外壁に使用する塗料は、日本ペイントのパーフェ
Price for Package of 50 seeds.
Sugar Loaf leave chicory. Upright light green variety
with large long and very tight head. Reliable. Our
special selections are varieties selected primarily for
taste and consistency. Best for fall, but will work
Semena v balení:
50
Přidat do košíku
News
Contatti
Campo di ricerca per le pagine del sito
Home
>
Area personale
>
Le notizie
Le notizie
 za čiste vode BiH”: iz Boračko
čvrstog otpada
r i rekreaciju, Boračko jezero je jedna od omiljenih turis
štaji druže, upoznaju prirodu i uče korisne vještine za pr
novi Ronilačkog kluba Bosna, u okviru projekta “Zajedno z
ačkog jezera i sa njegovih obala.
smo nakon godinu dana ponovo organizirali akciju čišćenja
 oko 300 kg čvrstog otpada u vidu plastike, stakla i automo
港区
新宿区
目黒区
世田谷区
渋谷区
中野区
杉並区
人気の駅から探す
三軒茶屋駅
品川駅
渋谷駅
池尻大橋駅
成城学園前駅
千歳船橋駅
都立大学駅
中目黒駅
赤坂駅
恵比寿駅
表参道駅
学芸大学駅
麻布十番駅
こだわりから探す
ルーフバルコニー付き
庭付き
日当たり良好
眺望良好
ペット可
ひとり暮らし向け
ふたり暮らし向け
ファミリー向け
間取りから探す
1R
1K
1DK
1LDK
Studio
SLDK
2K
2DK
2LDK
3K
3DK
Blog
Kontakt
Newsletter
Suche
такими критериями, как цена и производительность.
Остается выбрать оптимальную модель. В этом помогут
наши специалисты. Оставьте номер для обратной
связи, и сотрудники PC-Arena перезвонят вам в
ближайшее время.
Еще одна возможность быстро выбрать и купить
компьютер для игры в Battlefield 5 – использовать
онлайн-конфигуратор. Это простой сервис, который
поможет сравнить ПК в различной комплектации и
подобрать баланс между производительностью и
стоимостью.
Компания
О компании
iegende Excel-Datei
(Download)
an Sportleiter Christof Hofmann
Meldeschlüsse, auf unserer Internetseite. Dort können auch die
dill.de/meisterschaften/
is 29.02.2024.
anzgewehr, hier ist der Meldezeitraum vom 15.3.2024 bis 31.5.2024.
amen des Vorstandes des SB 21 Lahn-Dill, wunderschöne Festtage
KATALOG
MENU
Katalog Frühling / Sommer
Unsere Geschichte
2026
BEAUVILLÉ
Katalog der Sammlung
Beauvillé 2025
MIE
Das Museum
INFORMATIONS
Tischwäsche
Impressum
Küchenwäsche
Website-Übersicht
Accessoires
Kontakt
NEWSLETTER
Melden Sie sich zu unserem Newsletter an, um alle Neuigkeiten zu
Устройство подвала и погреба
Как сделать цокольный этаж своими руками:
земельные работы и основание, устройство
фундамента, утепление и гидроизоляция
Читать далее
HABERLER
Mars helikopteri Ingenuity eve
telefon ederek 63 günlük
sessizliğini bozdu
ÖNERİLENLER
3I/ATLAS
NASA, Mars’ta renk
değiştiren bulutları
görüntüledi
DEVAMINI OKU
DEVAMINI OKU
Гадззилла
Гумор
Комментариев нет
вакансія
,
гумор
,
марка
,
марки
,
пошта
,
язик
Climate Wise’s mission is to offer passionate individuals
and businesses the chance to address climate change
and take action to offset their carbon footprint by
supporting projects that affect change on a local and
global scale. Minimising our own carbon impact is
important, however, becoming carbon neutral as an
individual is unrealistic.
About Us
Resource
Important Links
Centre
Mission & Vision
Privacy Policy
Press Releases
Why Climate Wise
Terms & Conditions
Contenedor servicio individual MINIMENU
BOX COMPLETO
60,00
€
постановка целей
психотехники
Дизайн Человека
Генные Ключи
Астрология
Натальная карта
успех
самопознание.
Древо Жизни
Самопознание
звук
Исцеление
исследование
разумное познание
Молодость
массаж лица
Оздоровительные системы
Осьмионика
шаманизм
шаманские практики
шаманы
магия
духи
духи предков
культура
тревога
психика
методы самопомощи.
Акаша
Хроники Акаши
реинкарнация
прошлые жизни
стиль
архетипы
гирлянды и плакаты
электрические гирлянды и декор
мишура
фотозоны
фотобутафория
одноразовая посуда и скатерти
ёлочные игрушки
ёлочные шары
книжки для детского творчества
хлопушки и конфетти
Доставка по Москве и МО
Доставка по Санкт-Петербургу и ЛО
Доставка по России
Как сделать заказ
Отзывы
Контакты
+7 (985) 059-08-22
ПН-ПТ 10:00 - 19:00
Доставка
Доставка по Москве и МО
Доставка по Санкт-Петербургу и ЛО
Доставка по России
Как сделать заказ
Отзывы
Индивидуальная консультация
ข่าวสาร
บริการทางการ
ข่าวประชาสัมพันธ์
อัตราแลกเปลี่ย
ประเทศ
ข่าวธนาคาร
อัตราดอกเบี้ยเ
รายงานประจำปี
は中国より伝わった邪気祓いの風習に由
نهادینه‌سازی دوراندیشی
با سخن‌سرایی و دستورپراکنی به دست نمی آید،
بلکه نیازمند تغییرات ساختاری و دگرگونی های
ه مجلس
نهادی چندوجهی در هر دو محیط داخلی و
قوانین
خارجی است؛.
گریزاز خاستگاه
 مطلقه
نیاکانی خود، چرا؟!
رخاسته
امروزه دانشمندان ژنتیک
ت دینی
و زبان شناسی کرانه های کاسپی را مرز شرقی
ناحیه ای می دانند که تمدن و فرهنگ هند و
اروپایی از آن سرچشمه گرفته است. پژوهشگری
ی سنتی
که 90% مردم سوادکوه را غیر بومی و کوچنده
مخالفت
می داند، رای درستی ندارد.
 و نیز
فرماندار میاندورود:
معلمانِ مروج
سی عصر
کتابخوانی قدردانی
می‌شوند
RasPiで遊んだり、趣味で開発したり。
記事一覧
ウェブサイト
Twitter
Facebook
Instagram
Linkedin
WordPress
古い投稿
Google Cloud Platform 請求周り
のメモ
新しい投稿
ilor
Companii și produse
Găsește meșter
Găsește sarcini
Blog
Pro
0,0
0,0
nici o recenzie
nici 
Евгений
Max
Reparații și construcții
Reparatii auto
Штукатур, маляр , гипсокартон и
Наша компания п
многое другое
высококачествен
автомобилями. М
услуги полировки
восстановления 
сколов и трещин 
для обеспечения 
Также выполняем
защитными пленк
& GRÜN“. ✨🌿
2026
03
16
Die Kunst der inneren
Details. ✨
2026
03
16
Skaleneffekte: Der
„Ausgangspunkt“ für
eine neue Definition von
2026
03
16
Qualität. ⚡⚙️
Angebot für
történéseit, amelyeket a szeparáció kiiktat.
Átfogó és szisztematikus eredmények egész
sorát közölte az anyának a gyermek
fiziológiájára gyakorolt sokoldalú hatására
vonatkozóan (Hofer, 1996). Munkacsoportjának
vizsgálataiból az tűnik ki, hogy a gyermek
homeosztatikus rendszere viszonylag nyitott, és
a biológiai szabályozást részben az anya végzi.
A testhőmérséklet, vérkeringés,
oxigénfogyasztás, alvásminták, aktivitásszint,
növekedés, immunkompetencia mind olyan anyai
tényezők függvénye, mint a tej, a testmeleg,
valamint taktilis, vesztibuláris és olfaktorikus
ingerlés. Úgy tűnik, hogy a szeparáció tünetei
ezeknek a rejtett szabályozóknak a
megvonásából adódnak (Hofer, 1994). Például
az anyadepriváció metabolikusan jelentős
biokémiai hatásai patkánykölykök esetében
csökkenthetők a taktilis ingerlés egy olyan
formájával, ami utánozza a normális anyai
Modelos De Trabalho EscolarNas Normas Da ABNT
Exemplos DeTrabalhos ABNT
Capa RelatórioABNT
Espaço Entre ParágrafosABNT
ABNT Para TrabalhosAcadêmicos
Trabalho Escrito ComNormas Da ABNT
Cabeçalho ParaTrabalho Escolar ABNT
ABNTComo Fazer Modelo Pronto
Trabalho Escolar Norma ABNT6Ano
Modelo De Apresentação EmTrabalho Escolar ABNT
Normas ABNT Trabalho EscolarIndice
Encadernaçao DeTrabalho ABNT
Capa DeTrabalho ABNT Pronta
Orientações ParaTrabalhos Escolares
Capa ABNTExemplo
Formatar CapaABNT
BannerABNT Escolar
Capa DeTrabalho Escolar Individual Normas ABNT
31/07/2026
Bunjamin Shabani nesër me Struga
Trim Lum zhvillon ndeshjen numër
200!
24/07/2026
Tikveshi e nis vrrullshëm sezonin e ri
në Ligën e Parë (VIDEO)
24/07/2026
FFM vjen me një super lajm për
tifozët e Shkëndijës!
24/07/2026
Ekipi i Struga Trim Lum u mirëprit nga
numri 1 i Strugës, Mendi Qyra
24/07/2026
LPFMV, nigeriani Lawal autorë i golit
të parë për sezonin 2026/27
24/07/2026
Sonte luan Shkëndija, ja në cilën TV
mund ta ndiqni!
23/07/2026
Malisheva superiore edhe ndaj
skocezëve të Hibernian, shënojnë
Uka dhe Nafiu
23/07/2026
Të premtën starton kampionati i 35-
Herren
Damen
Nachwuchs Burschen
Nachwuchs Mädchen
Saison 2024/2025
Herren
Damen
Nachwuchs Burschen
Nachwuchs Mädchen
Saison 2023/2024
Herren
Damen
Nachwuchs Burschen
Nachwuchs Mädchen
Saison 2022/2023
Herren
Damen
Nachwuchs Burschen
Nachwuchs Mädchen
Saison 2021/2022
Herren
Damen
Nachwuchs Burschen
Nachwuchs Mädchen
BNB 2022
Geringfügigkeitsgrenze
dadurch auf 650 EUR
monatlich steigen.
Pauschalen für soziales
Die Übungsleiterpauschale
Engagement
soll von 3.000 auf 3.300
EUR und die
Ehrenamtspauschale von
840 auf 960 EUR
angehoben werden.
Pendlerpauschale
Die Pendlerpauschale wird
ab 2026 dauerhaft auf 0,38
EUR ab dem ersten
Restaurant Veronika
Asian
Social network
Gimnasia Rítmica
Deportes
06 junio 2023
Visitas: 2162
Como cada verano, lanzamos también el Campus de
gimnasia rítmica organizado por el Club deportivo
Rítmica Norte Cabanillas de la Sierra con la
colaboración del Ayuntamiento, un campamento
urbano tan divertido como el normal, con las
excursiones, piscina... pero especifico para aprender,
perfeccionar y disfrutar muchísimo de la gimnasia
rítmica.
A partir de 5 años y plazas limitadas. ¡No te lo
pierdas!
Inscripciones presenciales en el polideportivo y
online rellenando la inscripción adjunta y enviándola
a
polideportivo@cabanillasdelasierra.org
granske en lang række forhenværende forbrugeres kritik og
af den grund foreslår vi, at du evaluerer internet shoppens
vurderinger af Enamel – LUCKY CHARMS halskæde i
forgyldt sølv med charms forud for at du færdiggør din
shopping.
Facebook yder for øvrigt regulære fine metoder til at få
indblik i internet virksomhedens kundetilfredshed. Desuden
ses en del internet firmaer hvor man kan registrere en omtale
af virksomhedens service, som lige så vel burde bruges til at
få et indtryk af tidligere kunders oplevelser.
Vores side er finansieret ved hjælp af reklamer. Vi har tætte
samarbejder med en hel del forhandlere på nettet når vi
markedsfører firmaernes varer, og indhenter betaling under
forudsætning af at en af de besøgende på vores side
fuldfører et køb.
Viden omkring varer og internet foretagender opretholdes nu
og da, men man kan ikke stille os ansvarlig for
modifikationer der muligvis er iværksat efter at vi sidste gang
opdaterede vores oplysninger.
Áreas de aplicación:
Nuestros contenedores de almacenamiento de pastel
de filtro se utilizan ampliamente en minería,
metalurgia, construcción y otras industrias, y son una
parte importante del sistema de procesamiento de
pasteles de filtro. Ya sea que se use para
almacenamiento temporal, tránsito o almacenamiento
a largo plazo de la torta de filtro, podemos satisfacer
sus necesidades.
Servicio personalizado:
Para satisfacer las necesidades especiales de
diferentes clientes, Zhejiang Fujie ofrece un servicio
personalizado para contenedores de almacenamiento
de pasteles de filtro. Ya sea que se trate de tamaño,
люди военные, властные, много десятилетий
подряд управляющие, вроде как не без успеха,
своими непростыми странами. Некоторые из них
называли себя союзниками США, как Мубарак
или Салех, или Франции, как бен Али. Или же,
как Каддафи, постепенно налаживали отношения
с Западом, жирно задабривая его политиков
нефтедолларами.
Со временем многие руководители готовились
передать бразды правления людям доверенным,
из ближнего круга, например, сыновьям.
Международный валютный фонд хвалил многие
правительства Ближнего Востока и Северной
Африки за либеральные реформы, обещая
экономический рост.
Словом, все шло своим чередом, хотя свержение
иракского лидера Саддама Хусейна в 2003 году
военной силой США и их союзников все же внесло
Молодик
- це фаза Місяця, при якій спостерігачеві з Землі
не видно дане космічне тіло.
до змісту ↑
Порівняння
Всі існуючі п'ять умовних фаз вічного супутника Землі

####

* **AIM OF THE TASK**
Reproduce word for word the material above, starting with the line that has "معلمانِ مروج" and stopping after the line that has "vizsgálataiból az tűnik ki, hogy a gyermek".

* **RESULT FOR THIS TASK**
معلمانِ مروج
سی عصر
کتابخوانی قدردانی
می‌شوند
RasPiで遊んだり、趣味で開発したり。
記事一覧
ウェブサイト
Twitter
Facebook
Instagram
Linkedin
WordPress
古い投稿
Google Cloud Platform 請求周り
のメモ
新しい投稿
ilor
Companii și produse
Găsește meșter
Găsește sarcini
Blog
Pro
0,0
0,0
nici o recenzie
nici 
Евгений
Max
Reparații și construcții
Reparatii auto
Штукатур, маляр , гипсокартон и
Наша компания п
многое другое
высококачествен
автомобилями. М
услуги полировки
восстановления 
сколов и трещин 
для обеспечения 
Также выполняем
защитными пленк
& GRÜN“. ✨🌿
2026
03
16
Die Kunst der inneren
Details. ✨
2026
03
16
Skaleneffekte: Der
„Ausgangspunkt“ für
eine neue Definition von
2026
03
16
Qualität. ⚡⚙️
Angebot für
történéseit, amelyeket a szeparáció kiiktat.
Átfogó és szisztematikus eredmények egész
sorát közölte az anyának a gyermek
fiziológiájára gyakorolt sokoldalú hatására
vonatkozóan (Hofer, 1996). Munkacsoportjának
vizsgálataiból az tűnik ki, hogy a gyermek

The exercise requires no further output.